> [PROBLEM DESCRIPTION] Turn every line of the data below into a JSON list of strings, one string per line, leaving out blank lines.

(Records taken from a dataset)
▬▬▬▬▬▬▬▬▬▬

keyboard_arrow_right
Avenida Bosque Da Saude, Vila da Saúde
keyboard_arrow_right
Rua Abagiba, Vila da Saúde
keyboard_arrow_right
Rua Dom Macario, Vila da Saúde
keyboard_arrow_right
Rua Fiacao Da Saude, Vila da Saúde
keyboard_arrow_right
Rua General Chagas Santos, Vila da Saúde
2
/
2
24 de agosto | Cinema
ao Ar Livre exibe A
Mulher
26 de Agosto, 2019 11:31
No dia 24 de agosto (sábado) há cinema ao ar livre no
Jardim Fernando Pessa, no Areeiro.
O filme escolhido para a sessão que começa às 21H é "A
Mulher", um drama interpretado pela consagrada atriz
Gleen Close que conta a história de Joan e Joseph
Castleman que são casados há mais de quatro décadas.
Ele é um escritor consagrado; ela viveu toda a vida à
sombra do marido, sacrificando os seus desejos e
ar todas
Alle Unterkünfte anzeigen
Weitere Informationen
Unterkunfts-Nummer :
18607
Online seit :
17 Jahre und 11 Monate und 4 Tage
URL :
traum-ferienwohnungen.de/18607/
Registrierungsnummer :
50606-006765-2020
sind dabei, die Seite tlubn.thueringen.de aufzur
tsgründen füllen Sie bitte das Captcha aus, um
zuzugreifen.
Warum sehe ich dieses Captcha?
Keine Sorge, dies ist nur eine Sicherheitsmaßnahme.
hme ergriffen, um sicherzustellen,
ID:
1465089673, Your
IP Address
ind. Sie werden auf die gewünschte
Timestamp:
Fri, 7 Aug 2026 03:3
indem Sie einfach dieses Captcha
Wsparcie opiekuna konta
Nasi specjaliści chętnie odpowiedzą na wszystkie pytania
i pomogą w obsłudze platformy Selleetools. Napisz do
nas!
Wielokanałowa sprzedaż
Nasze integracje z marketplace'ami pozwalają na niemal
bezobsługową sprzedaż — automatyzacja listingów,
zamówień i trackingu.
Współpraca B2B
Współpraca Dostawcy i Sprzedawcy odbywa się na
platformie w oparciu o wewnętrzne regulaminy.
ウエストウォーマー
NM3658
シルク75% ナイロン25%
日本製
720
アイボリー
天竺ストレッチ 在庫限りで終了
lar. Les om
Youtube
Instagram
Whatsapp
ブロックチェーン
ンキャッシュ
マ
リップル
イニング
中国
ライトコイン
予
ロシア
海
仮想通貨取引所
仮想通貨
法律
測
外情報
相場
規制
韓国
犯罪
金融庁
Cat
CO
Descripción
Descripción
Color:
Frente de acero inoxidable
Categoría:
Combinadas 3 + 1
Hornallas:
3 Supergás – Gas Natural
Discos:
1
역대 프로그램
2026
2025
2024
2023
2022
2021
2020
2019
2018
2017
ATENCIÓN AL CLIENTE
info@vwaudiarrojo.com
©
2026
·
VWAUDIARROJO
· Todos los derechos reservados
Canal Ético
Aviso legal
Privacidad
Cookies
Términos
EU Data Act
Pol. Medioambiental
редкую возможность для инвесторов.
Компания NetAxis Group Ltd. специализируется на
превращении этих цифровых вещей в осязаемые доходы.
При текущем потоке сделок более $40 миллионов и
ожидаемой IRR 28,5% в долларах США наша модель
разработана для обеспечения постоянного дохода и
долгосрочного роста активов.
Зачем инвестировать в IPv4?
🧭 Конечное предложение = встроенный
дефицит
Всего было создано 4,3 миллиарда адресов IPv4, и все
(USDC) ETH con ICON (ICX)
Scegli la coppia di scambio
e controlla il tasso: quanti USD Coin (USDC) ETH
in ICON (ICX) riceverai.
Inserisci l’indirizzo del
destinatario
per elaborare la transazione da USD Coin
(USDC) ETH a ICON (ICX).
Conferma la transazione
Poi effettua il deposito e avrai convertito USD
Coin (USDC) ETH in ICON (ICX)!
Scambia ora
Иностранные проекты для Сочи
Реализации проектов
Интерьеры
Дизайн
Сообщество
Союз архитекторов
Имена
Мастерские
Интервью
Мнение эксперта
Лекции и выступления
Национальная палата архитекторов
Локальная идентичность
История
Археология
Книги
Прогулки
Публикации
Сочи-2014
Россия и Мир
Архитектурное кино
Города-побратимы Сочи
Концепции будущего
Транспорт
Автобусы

▬▬▬▬▬▬▬▬▬▬

> [RESPONSE FOR THIS EXERCISE]
[
  "keyboard_arrow_right",
  "Avenida Bosque Da Saude, Vila da Saúde",
  "keyboard_arrow_right",
  "Rua Abagiba, Vila da Saúde",
  "keyboard_arrow_right",
  "Rua Dom Macario, Vila da Saúde",
  "keyboard_arrow_right",
  "Rua Fiacao Da Saude, Vila da Saúde",
  "keyboard_arrow_right",
  "Rua General Chagas Santos, Vila da Saúde",
  "2",
  "/",
  "2",
  "24 de agosto | Cinema",
  "ao Ar Livre exibe A",
  "Mulher",
  "26 de Agosto, 2019 11:31",
  "No dia 24 de agosto (sábado) há cinema ao ar livre no",
  "Jardim Fernando Pessa, no Areeiro.",
  "O filme escolhido para a sessão que começa às 21H é \"A",
  "Mulher\", um drama interpretado pela consagrada atriz",
  "Gleen Close que conta a história de Joan e Joseph",
  "Castleman que são casados há mais de quatro décadas.",
  "Ele é um escritor consagrado; ela viveu toda a vida à",
  "sombra do marido, sacrificando os seus desejos e",
  "ar todas",
  "Alle Unterkünfte anzeigen",
  "Weitere Informationen",
  "Unterkunfts-Nummer :",
  "18607",
  "Online seit :",
  "17 Jahre und 11 Monate und 4 Tage",
  "URL :",
  "traum-ferienwohnungen.de/18607/",
  "Registrierungsnummer :",
  "50606-006765-2020",
  "sind dabei, die Seite tlubn.thueringen.de aufzur",
  "tsgründen füllen Sie bitte das Captcha aus, um",
  "zuzugreifen.",
  "Warum sehe ich dieses Captcha?",
  "Keine Sorge, dies ist nur eine Sicherheitsmaßnahme.",
  "hme ergriffen, um sicherzustellen,",
  "ID:",
  "1465089673, Your",
  "IP Address",
  "ind. Sie werden auf die gewünschte",
  "Timestamp:",
  "Fri, 7 Aug 2026 03:3",
  "indem Sie einfach dieses Captcha",
  "Wsparcie opiekuna konta",
  "Nasi specjaliści chętnie odpowiedzą na wszystkie pytania",
  "i pomogą w obsłudze platformy Selleetools. Napisz do",
  "nas!",
  "Wielokanałowa sprzedaż",
  "Nasze integracje z marketplace'ami pozwalają na niemal",
  "bezobsługową sprzedaż — automatyzacja listingów,",
  "zamówień i trackingu.",
  "Współpraca B2B",
  "Współpraca Dostawcy i Sprzedawcy odbywa się na",
  "platformie w oparciu o wewnętrzne regulaminy.",
  "ウエストウォーマー",
  "NM3658",
  "シルク75% ナイロン25%",
  "日本製",
  "720",
  "アイボリー",
  "天竺ストレッチ 在庫限りで終了",
  "lar. Les om",
  "Youtube",
  "Instagram",
  "Whatsapp",
  "ブロックチェーン",
  "ンキャッシュ",
  "マ",
  "リップル",
  "イニング",
  "中国",
  "ライトコイン",
  "予",
  "ロシア",
  "海",
  "仮想通貨取引所",
  "仮想通貨",
  "法律",
  "測",
  "外情報",
  "相場",
  "規制",
  "韓国",
  "犯罪",
  "金融庁",
  "Cat",
  "CO",
  "Descripción",
  "Descripción",
  "Color:",
  "Frente de acero inoxidable",
  "Categoría:",
  "Combinadas 3 + 1",
  "Hornallas:",
  "3 Supergás – Gas Natural",
  "Discos:",
  "1",
  "역대 프로그램",
  "2026",
  "2025",
  "2024",
  "2023",
  "2022",
  "2021",
  "2020",
  "2019",
  "2018",
  "2017",
  "ATENCIÓN AL CLIENTE",
  "info@vwaudiarrojo.com",
  "©",
  "2026",
  "·",
  "VWAUDIARROJO",
  "· Todos los derechos reservados",
  "Canal Ético",
  "Aviso legal",
  "Privacidad",
  "Cookies",
  "Términos",
  "EU Data Act",
  "Pol. Medioambiental",
  "редкую возможность для инвесторов.",
  "Компания NetAxis Group Ltd. специализируется на",
  "превращении этих цифровых вещей в осязаемые доходы.",
  "При текущем потоке сделок более $40 миллионов и",
  "ожидаемой IRR 28,5% в долларах США наша модель",
  "разработана для обеспечения постоянного дохода и",
  "долгосрочного роста активов.",
  "Зачем инвестировать в IPv4?",
  "🧭 Конечное предложение = встроенный",
  "дефицит",
  "Всего было создано 4,3 миллиарда адресов IPv4, и все",
  "(USDC) ETH con ICON (ICX)",
  "Scegli la coppia di scambio",
  "e controlla il tasso: quanti USD Coin (USDC) ETH",
  "in ICON (ICX) riceverai.",
  "Inserisci l’indirizzo del",
  "destinatario",
  "per elaborare la transazione da USD Coin",
  "(USDC) ETH a ICON (ICX).",
  "Conferma la transazione",
  "Poi effettua il deposito e avrai convertito USD",
  "Coin (USDC) ETH in ICON (ICX)!",
  "Scambia ora",
  "Иностранные проекты для Сочи",
  "Реализации проектов",
  "Интерьеры",
  "Дизайн",
  "Сообщество",
  "Союз архитекторов",
  "Имена",
  "Мастерские",
  "Интервью",
  "Мнение эксперта",
  "Лекции и выступления",
  "Национальная палата архитекторов",
  "Локальная идентичность",
  "История",
  "Археология",
  "Книги",
  "Прогулки",
  "Публикации",
  "Сочи-2014",
  "Россия и Мир",
  "Архитектурное кино",
  "Города-побратимы Сочи",
  "Концепции будущего",
  "Транспорт",
  "Автобусы"
]